In truth, it wasn't particularly experimental: oysters with shallots; duck with orange and arugula; short rib with Cheddar grits; a lamb chop with capers. But it was more ambitious than the usual meal at Beacon, a large-scale trough for businesspeople, theatergoers and shoppers often looking for nothing more elaborate than roasted chicken.
Although my companion and I had been told to arrive by 7 p.m., we weren't seated until 7:40. Then, midway through 12 courses for $109 — definitely a deal, because that included alcohol, tax and tip, and because some dishes were enjoyable — Malouf vanished and a different chef presented the remaining courses. This other chef never noted the departure of Malouf, who never said goodbye.
Tom: Tuesday Dinner is an infinitely more impressive operation. The service is coddling, the pacing smooth, the wine pairings spot on, the delicacies abundant and the pleasures intense.
That's as it should be, given the competition for admission — these dinners happen only every other Tuesday, and book up six weeks in advance — and how much the meal costs. For 10 courses the price is usually $150, not including tax, tip and drinks.
The initial courses made it immediately clear that Colicchio was doing something different — more particular and composed, less conceit-driven — from the food at Craft, Craftsteak and 'Wichcraft, an empire whose management often takes him far from the skillet.
Out came a circle of boneless crispy pig trotter, the richness and enticing funkiness of the meat offset by the sharpness of a pickled quail egg with it. Scattered around both were tiny hon shimeji mushrooms.
Right after that it was time for the scallops. They were Nantucket Bay scallops, to be precise, reflecting the menu's sustained effort to speak to — and take advantage of — the seasons.
And bringing the scallops' sweetness into bold relief were earthy accents: crushed sunchoke; separate sunchoke chips as light, crunchy and irresistible as anything ever shaved from a potato; and Périgord truffle with an honest, generous truffle flavor.
For this and every other dish, including fallow deer with farro and monkfish with bone marrow and chanterelles, Colicchio had chosen his ingredients with real discernment. And with the exception of wild Scottish partridge served too rare, everything was superbly cooked.
But the overall arc of the meal — the rhythm of it — wasn't exactly right.
The partridge was wrapped in cabbage; the veal breast that came next was paired with bitter greens. Bitter and peppery notes recurred too often. Across the first seven savory courses there was almost nothing — on the plate or the palate — with much brightness.
Yes, it was a meal for late autumn, but not for late autumn in Scandinavia. If food could brood, Colicchio's did.
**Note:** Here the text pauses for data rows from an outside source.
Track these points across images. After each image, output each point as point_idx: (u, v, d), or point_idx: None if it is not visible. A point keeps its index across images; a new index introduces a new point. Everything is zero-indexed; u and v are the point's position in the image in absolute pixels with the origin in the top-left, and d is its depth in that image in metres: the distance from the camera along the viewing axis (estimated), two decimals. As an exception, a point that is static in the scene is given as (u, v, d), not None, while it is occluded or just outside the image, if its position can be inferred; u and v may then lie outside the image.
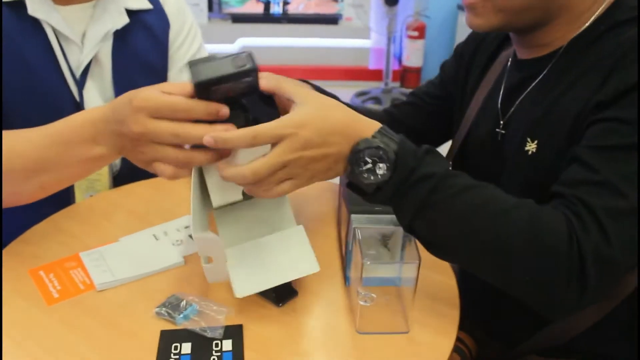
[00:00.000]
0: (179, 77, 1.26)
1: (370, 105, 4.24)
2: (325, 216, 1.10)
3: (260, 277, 0.85)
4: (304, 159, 0.74)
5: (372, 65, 4.66)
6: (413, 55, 4.61)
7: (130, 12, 1.16)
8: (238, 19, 4.43)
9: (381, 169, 0.75)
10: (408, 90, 4.51)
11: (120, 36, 1.15)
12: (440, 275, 0.95)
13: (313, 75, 4.56)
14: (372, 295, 0.82)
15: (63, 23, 1.09)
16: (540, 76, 0.94)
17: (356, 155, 0.75)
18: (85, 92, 1.14)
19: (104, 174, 1.17)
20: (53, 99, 1.11)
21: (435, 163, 0.77)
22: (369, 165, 0.75)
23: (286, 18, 4.55)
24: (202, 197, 0.85)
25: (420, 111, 1.22)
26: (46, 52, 1.09)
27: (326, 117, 0.76)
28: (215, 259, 0.82)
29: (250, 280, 0.84)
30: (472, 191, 0.77)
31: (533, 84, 0.95)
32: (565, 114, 0.86)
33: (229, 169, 0.74)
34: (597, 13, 0.89)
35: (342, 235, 0.98)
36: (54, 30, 1.09)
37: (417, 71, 4.69)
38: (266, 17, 4.52)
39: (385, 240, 0.88)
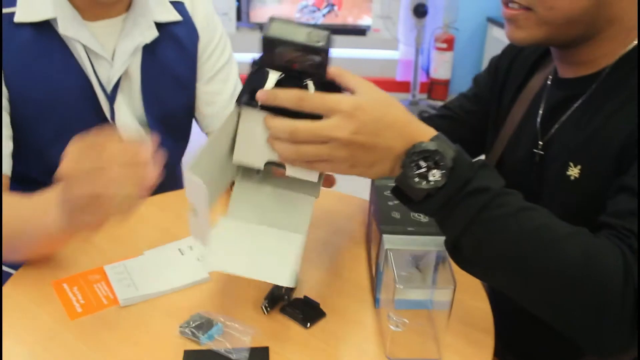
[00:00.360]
0: (207, 88, 1.24)
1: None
2: (355, 234, 1.08)
3: (235, 260, 0.80)
4: (352, 143, 0.71)
5: (399, 77, 4.64)
6: (441, 67, 4.58)
7: (159, 25, 1.14)
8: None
9: (435, 175, 0.71)
10: (436, 103, 4.49)
11: (149, 49, 1.14)
12: (474, 299, 0.91)
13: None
14: (404, 320, 0.79)
15: (93, 39, 1.07)
16: (584, 96, 0.89)
17: (411, 157, 0.72)
18: (116, 107, 1.12)
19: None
20: (84, 116, 1.10)
21: (492, 178, 0.74)
22: (423, 170, 0.72)
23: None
24: (222, 150, 0.80)
25: (453, 124, 1.18)
26: (76, 70, 1.07)
27: (386, 111, 0.73)
28: (198, 211, 0.74)
29: (224, 258, 0.79)
30: (526, 213, 0.73)
31: (576, 105, 0.91)
32: (612, 139, 0.82)
33: (274, 119, 0.72)
34: None
35: (372, 255, 0.95)
36: (84, 47, 1.07)
37: (445, 83, 4.66)
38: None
39: (417, 262, 0.85)
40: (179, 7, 1.18)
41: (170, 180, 1.24)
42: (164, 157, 1.03)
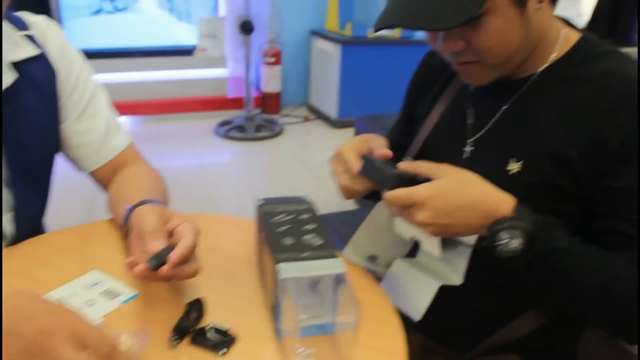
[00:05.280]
0: (76, 127, 1.13)
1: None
2: (245, 256, 1.04)
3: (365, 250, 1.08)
4: (431, 224, 0.84)
5: (231, 93, 4.62)
6: (271, 81, 4.64)
7: (14, 65, 1.01)
8: (90, 55, 4.20)
9: (516, 244, 0.83)
10: (270, 116, 4.53)
11: (7, 96, 1.00)
12: (381, 312, 0.92)
13: (172, 109, 4.43)
14: (311, 350, 0.78)
15: None
16: (511, 100, 0.98)
17: (493, 233, 0.83)
18: None
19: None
20: None
21: (564, 237, 0.85)
22: (505, 241, 0.83)
23: (140, 51, 4.40)
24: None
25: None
26: None
27: (458, 192, 0.84)
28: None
29: (353, 247, 1.08)
30: (594, 265, 0.85)
31: (505, 107, 0.98)
32: (551, 139, 0.91)
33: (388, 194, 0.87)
34: (565, 49, 0.95)
35: (267, 282, 0.92)
36: None
37: (277, 96, 4.73)
38: (119, 52, 4.34)
39: (313, 286, 0.84)
40: (29, 40, 1.04)
41: (35, 233, 1.13)
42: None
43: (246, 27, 4.04)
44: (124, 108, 4.13)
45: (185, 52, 4.51)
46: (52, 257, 1.02)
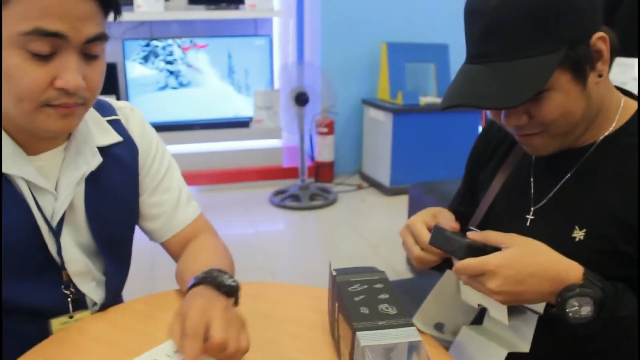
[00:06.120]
0: (150, 200, 1.19)
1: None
2: (319, 324, 1.06)
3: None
4: (502, 292, 0.87)
5: (286, 163, 4.73)
6: (324, 150, 4.73)
7: (101, 149, 1.08)
8: (155, 128, 4.38)
9: (586, 311, 0.85)
10: (324, 185, 4.60)
11: (92, 176, 1.07)
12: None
13: (229, 178, 4.56)
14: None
15: (37, 174, 1.00)
16: (574, 170, 1.00)
17: (563, 300, 0.85)
18: (62, 241, 1.04)
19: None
20: (28, 255, 1.01)
21: (631, 303, 0.87)
22: (575, 308, 0.85)
23: (199, 124, 4.58)
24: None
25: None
26: (19, 206, 0.99)
27: (528, 261, 0.87)
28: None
29: (421, 316, 1.11)
30: None
31: (567, 176, 1.01)
32: (613, 206, 0.94)
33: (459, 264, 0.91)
34: (624, 118, 0.98)
35: (341, 351, 0.94)
36: (27, 182, 0.99)
37: (330, 165, 4.80)
38: (179, 125, 4.52)
39: (388, 354, 0.86)
40: (116, 125, 1.13)
41: (117, 301, 1.20)
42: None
43: (300, 99, 4.17)
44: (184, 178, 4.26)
45: (242, 123, 4.67)
46: (133, 324, 1.07)
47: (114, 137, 1.12)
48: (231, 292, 0.99)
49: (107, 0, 0.91)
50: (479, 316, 1.09)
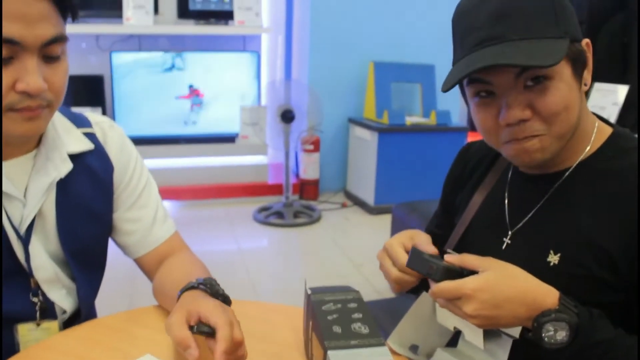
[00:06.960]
0: (127, 215, 1.19)
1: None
2: (294, 343, 1.06)
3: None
4: (478, 316, 0.87)
5: (271, 180, 4.73)
6: (309, 168, 4.74)
7: (72, 156, 1.08)
8: (137, 141, 4.37)
9: (562, 336, 0.85)
10: (308, 202, 4.60)
11: (63, 183, 1.07)
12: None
13: (213, 194, 4.54)
14: None
15: (5, 180, 0.99)
16: (550, 193, 1.00)
17: (539, 325, 0.85)
18: (30, 249, 1.03)
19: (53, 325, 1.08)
20: None
21: (606, 329, 0.87)
22: (551, 333, 0.85)
23: (185, 138, 4.57)
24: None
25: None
26: None
27: (505, 285, 0.87)
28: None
29: (396, 337, 1.08)
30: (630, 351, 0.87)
31: (544, 200, 1.01)
32: (588, 231, 0.93)
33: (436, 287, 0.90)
34: (598, 143, 0.98)
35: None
36: None
37: (315, 183, 4.80)
38: (165, 139, 4.51)
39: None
40: (90, 137, 1.13)
41: (89, 314, 1.18)
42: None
43: (286, 116, 4.18)
44: (166, 193, 4.25)
45: (228, 139, 4.67)
46: (105, 340, 1.06)
47: (86, 145, 1.12)
48: (225, 302, 1.01)
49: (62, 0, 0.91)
50: (454, 338, 1.09)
The setting was a modestly lovely, utterly comfortable room with a long, anticipation-building walk from the entrance to the first tables and well-spaced artwork on exposed brick.
The kitchen spanned almost the length of the back wall, and it was laid out and equipped so that nothing obstructed the view of Colicchio in his unnatural habitat. He did some of his cooking on an electric stove rather than a gas one, which most chefs favor but which would have required a scene-scarring hood.
And he experienced the downside of performing in the open, where no one can doubt your involvement but anyone can register your distraction.
Riveted at one point by his BlackBerry — Padma calling? — he fiddled with the keys for a good 30 seconds and then, to fiddle some more, crouched down below counter level.
Although Tom: Tuesday Dinner lets him show that he's still cooking, it's not much for privacy.